When time comes for redemption, section 154 of the Bangladesh Companies Act, 1994 provides that no redeemable preference shares can be redeemed except, (a) out of profits of the company which would be otherwise available for dividends or (b) out of the proceeds of a fresh issue of shares made for the purposes of the redemption or (c) out of sale proceeds of any of the assets of the company.
Compliance requires inclusion in every balance sheet of a company which has issued redeemable preference shares, a statement specifying what part of the issued capital of the company consists of such shares and the date when the shares are liable to be redeemed. Once redeemed, the redemption of preference shares by a company is considered a transfer into the hands of the shareholders, and they will be liable to capital gains. And in fact, the restriction in our laws of a company purchasing its own shares does not apply in the case of preference shares.

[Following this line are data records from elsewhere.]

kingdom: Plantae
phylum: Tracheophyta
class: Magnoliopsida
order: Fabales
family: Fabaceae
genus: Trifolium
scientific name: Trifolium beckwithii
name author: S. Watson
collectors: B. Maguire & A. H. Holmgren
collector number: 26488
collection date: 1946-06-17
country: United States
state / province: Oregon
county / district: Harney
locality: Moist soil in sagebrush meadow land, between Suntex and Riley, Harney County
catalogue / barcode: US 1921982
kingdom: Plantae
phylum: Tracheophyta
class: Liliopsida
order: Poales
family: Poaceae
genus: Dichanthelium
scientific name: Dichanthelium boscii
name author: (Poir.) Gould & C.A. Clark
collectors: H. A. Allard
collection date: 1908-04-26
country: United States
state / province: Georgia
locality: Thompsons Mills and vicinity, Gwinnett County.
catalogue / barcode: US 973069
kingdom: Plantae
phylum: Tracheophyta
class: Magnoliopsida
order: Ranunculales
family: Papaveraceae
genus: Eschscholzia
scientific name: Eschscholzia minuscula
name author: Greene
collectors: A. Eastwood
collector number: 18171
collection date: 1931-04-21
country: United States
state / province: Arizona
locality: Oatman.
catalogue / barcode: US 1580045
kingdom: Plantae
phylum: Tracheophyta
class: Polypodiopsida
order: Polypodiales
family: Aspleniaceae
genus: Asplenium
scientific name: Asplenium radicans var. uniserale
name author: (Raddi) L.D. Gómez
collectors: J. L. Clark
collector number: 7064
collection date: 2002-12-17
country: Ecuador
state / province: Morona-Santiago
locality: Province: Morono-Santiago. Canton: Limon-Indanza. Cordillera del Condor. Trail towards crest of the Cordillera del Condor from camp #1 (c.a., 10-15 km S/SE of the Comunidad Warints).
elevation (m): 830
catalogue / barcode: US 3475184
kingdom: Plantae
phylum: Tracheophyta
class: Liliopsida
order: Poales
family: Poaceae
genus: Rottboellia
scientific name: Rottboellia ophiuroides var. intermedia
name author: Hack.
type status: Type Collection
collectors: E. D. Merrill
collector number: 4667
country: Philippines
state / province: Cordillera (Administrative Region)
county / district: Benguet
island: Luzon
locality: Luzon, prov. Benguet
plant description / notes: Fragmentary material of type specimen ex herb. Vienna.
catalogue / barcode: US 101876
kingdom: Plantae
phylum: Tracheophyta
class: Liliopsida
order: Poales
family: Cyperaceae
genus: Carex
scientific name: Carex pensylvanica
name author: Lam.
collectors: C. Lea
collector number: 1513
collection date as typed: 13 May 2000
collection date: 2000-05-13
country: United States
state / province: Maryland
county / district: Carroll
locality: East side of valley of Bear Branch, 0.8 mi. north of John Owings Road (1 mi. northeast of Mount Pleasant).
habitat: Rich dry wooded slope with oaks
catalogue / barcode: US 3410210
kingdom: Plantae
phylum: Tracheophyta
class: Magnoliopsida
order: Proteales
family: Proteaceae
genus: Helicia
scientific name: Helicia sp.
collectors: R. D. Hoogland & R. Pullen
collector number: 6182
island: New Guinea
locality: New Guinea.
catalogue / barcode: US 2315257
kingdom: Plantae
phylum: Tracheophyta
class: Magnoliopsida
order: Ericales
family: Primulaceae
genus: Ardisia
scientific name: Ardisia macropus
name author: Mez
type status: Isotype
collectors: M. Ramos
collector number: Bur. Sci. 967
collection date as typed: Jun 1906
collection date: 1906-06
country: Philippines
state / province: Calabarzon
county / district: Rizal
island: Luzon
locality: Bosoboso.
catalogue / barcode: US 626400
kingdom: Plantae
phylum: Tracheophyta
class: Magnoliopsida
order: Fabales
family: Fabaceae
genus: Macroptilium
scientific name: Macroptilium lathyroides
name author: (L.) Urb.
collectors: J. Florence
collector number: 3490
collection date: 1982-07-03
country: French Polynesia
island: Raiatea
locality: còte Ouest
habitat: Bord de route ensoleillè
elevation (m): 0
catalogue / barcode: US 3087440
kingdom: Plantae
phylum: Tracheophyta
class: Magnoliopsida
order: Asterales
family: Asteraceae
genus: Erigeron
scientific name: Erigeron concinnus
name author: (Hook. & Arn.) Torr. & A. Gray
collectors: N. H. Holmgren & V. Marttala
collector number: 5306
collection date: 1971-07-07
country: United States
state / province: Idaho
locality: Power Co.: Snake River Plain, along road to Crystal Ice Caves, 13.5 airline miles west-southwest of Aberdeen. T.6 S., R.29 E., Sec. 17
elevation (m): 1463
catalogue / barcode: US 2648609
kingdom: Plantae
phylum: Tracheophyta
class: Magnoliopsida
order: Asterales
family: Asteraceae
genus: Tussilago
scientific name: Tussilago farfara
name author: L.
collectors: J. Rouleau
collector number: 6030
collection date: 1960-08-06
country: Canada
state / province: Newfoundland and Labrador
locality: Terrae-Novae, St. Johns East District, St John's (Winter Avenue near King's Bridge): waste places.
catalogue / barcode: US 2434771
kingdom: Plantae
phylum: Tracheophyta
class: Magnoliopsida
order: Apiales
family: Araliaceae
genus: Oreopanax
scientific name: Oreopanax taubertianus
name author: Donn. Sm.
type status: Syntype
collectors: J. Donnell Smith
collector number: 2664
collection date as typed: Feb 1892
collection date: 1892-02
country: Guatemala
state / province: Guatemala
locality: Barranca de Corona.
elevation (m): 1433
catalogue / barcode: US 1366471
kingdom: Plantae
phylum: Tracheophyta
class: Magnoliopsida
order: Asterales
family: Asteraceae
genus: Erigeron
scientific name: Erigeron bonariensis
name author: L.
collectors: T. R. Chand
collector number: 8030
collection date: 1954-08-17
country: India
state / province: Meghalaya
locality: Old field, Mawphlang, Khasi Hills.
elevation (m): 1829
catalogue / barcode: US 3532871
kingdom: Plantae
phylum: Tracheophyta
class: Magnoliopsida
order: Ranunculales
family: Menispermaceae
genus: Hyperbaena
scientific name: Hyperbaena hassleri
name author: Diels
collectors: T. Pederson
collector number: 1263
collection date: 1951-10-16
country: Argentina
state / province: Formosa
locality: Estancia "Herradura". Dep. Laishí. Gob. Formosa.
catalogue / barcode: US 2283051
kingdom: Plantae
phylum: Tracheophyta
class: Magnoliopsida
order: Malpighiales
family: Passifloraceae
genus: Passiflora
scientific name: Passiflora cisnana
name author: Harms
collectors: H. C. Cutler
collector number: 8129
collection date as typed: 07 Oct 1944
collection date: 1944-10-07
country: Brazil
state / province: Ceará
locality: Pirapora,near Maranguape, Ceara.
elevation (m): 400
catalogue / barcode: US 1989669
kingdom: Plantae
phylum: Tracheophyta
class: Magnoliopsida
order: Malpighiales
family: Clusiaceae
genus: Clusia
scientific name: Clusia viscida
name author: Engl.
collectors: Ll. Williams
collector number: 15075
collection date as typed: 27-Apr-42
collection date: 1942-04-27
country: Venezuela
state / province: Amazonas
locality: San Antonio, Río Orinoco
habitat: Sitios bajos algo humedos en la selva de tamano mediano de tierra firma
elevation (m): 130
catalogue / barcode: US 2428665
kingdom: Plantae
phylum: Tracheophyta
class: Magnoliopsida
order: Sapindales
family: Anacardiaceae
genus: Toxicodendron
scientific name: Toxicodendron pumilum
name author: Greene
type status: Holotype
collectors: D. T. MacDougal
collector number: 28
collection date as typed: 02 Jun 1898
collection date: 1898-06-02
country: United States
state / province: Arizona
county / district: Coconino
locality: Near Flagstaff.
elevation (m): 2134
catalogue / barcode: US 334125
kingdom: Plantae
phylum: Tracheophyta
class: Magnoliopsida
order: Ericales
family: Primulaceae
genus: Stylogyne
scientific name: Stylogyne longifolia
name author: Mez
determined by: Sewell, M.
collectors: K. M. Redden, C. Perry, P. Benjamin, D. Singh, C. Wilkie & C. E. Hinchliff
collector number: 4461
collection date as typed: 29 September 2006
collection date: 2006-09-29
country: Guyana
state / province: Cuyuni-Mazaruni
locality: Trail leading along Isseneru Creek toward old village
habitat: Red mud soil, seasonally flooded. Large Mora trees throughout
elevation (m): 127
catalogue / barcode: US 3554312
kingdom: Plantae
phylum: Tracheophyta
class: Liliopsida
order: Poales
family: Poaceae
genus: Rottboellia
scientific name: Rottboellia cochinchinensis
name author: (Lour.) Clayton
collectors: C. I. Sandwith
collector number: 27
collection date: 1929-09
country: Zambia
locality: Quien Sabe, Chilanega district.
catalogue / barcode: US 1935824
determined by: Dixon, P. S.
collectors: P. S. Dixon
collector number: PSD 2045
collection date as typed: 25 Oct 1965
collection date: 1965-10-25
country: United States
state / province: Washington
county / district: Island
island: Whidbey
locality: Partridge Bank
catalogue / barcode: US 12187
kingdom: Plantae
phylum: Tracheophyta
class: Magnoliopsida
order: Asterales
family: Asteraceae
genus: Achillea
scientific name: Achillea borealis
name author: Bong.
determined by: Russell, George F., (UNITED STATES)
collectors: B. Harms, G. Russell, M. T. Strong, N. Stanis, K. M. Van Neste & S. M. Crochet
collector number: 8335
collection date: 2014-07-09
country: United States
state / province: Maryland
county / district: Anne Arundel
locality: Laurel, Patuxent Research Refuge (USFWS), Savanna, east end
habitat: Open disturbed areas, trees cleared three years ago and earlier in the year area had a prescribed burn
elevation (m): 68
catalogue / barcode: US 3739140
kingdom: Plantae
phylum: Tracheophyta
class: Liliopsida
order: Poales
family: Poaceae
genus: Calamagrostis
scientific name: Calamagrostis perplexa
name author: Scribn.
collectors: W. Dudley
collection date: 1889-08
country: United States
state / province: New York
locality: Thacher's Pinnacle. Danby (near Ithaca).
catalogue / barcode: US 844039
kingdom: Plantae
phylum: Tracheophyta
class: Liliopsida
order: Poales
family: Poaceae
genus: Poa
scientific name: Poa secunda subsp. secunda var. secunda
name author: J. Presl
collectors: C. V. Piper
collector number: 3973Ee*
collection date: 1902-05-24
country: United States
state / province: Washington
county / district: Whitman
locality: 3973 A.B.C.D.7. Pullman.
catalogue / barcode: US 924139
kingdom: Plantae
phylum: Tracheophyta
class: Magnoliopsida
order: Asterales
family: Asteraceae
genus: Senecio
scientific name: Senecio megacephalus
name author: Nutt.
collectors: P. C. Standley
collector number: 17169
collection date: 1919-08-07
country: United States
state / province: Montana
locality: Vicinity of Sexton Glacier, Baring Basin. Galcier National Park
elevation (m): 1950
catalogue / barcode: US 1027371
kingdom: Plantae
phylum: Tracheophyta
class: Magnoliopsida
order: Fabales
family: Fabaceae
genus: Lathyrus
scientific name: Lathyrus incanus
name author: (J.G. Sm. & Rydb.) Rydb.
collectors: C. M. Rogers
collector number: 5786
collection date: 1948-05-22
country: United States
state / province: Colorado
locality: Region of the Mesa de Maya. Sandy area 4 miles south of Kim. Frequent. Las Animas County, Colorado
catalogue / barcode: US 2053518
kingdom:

Overall, as private investment transactions in our jurisdiction shifts with the times and draws level with international approaches, the thing to be kept in mind is that as we utilise the laws, tools and processes in our jurisdiction and learn from structures off-shore, we must, however, be careful not to capitalise on bargaining power and impose conditions, rights and obligations which vary the basic nature of the security on which the law is silent. Such move is unlikely to bode well for the investors or the company (which must be a promising one to invest in the first place) in the long run and may result in a stalemate in terms of returns. Fair play and conscientiousness are after all proven to be the best approach even when the ultimate goal is profit and shareholder returns.
Anita Ghazi Rahman is an Advocate of the Supreme Court of Bangladesh and managing partner at The Legal Circle.